§ TEXTAUSZUG
Klarsfeld-Kandidatur: Wenn Journalisten Demokratie nicht aushalten

Beate Klarsfeld

Die Kandidatur von Beate Klarsfeld für das Amt des Bundespräsidenten lässt einige Journalisten die Contenance verlieren. In einer Art Stellvertreterkrieg nutzen sie einen normalen demokratischen Vorgang – die Aufstellung einer Kandidatin für das Bundespräsidentenamt – um ihren Hass auf DIE LINKE auszutoben. Offensichtlich überfordert sie unser System der parlamentarischen Demokratie. Auffallend auch, wie plakativ und persönlich die einhellige Stoßrichtung dabei ausfällt.

Broder diffamiert

Wenn es um an den Haaren herbeigezogene Scharfmacherei und persönliche Diffamierung geht, darf natürlich Hendryk M. Broder nicht fehlen. Sein Beitrag in der Welt ist überschrieben mit:

“Beate Klarsfelds Gier nach dem eigenen Denkmal. – Ihr Einzug ins Schloss Bellevue ist eine Horrorvision: Denn Beate Klarsfeld wird vor allem durch ihr Verlangen nach gesellschaftlicher Anerkennung angetrieben”.

Das schreibt ja der Richtige. Tauscht man den Namen Beate Klarsfeld in Hendryk M. Broder, hätte die Überschrift durchaus das Zeug in die engere Auswahl für den Titel einer sicherlich noch erscheinenden Autobiographie Broders zu gelangen; freilich ginge die beim Autor selbst wohl nicht durch.

§ AUFGABE A
Beantworte die folgenden Fragen zum Textauszug über die Klarsfeld-Kandidatur:
(i) Für welches Amt kandidiert Beate Klarsfeld?
(ii) In welcher Zeitung erschien der Beitrag von Hendryk M. Broder?
(iii) Welches Gebäude wird in der zitierten Überschrift genannt?
§ AUFGABE B
Schreibe den Textauszug über die Klarsfeld-Kandidatur im Anschluss an seinen letzten Satz weiter.

§ ROHDATEN

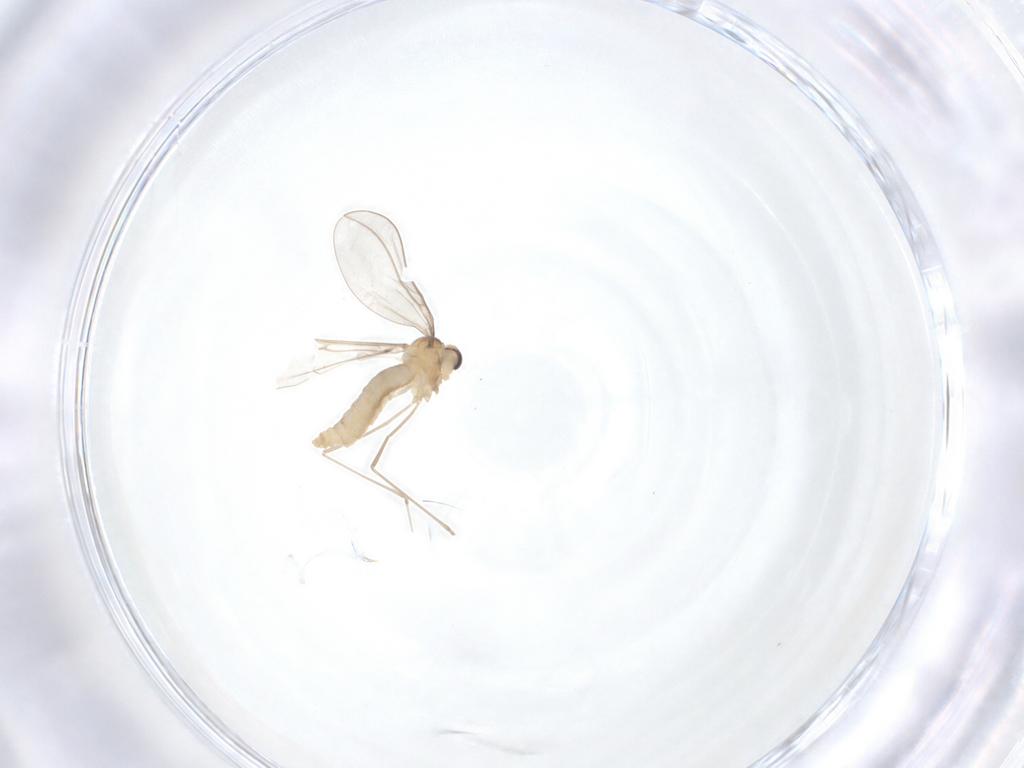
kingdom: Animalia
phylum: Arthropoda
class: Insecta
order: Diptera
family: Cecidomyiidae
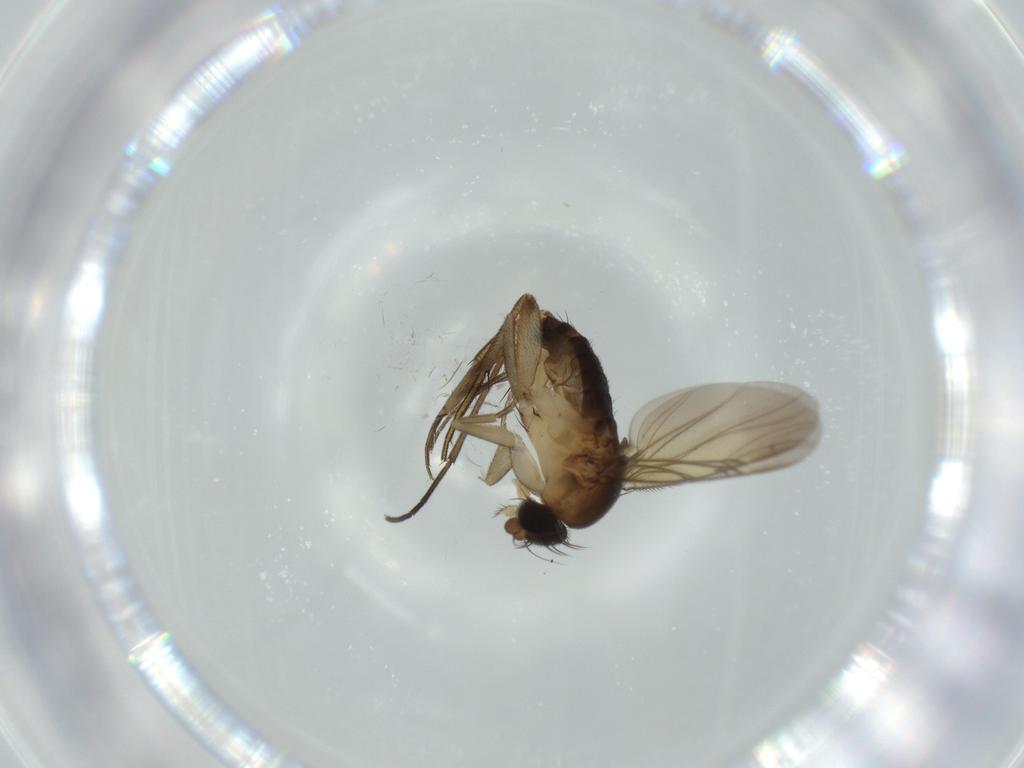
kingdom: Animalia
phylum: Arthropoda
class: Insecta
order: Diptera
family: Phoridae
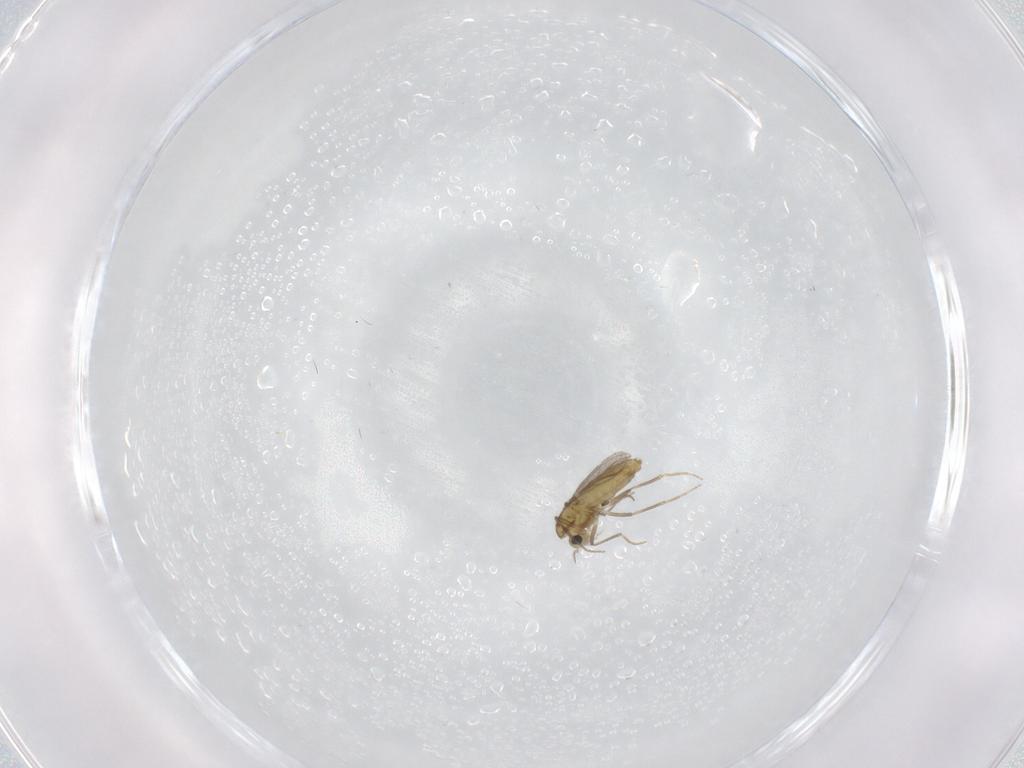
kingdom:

§ LÖSUNG A
(i) Für das Amt des Bundespräsidenten.
(ii) In der Welt.
(iii) Schloss Bellevue.

§ LÖSUNG B
So nutzt Broder seinen Versuch, Beate Klarsfeld vom Sockel ihrer historischen Verdienste zu stoßen, dann tatsächlich auch zu eigener Denkmalspflege. Er wirft Klarsfeld Dilettantismus bei Ihrer Nazi-Jagd vor. Wie spinnert muss man aber sein, um von dieser couragierten Frau eine professionelle Entführung zu erwarten und dies auch noch in eine Kritik umzumünzen? Und was ist es anderes, als Denkmalpflege in eigener Sache, wenn Broder schreibt:

“Dass eine deutsche Antifaschistin, die einen alten Nazi seiner gerechten Strafe zuführen wollte, hinter Gittern saß, während der Nazi frei herumlief, fand ich so ungerecht, dass ich ihr eine Adresse besorgte, unter der sie sich in Köln anmelden konnte, damit der Haftbefehl aufgehoben wurde.”

Dass über diese Heldentat Broders aber auch noch niemand geschrieben hat; nun gut, dann muss er es halt selber tun, hilft ja nichts.

Seinen Vorwurf an Beate Klarsfeld, dass es ihr “vor allem darum” ginge, sich ein Denkmal zu setzen, begründet er so:

“Sie hatte immer eine Mappe mit den letzten Zeitungsberichten über ihre Aktionen bei sich und erzählte mit unbändigem Stolz, welchen Politiker sie gerade getroffen und welcher Promi sie zu sich eingeladen hatte. Ihr Verlangen nach gesellschaftlicher Anerkennung war noch stärker ausgeprägt als ihr Einsatz für irdische Gerechtigkeit.”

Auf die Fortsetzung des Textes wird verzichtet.